*** Exercise text Section Begins ***

Question

O is any point inside a rectangle ABCD. Prove that ${\left( {{\text{OB}}} \right)^2} + {\left( {{\text{OD}}} \right)^2} = {\left( {{\text{OC}}} \right)^2} + {\left( {{\text{OA}}} \right)^2}$.

Answer 1

Hint: Here, we will be proceeding by constructing a straight line passing through the point O. Then, we will be using Pythagoras Theorem [i.e., ${\left( {{\text{Hypotenuse}}} \right)^2} = {\left( {{\text{Perpendicular}}} \right)^2} + {\left( {{\text{Base}}} \right)^2}$] in the right angled triangles obtained.

Complete step-by-step answer:
To prove- ${\left( {{\text{OB}}} \right)^2} + {\left( {{\text{OD}}} \right)^2} = {\left( {{\text{OC}}} \right)^2} + {\left( {{\text{OA}}} \right)^2}$

We are given with a rectangle ABCD where point O is any point inside the rectangle as shown in the figure.
Now, let us construct a straight line passing through point O which is cutting the sides AB and CD of the rectangle ABCD at two distinct points named as E and F respectively.
Clearly, from the figure we can see that the rectangle ABCD is now divided into two rectangles which are rectangle AEFD and rectangle EBCF.

*** Exercise text Section Ends ***

- _Task list_
• A. In the rectangle proof, which two sides of rectangle ABCD does the line constructed through point O cut?
• B. Transcribe the part of the rectangle proof starting at "Hint: Here, we" and ending at "in the figure.".

*** Recorded data Section Begins ***

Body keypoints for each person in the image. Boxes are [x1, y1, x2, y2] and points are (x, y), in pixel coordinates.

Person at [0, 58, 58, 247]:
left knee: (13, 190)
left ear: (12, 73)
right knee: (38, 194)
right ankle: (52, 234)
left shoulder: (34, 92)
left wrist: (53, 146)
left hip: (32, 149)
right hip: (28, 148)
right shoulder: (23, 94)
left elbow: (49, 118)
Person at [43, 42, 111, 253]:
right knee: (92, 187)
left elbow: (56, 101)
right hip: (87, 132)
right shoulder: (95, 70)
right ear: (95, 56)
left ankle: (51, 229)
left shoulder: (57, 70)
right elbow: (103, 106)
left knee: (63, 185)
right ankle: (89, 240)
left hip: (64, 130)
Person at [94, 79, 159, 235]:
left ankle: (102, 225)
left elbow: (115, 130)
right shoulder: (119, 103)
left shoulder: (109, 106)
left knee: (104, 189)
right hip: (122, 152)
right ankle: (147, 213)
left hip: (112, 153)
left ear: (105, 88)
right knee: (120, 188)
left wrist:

*** Recorded data Section Ends ***

- _Task responses_
• A. Sides AB and CD, at points E and F respectively.

• B.
Hint: Here, we will be proceeding by constructing a straight line passing through the point O. Then, we will be using Pythagoras Theorem [i.e., ${\left( {{\text{Hypotenuse}}} \right)^2} = {\left( {{\text{Perpendicular}}} \right)^2} + {\left( {{\text{Base}}} \right)^2}$] in the right angled triangles obtained.

Complete step-by-step answer:
To prove- ${\left( {{\text{OB}}} \right)^2} + {\left( {{\text{OD}}} \right)^2} = {\left( {{\text{OC}}} \right)^2} + {\left( {{\text{OA}}} \right)^2}$

We are given with a rectangle ABCD where point O is any point inside the rectangle as shown in the figure.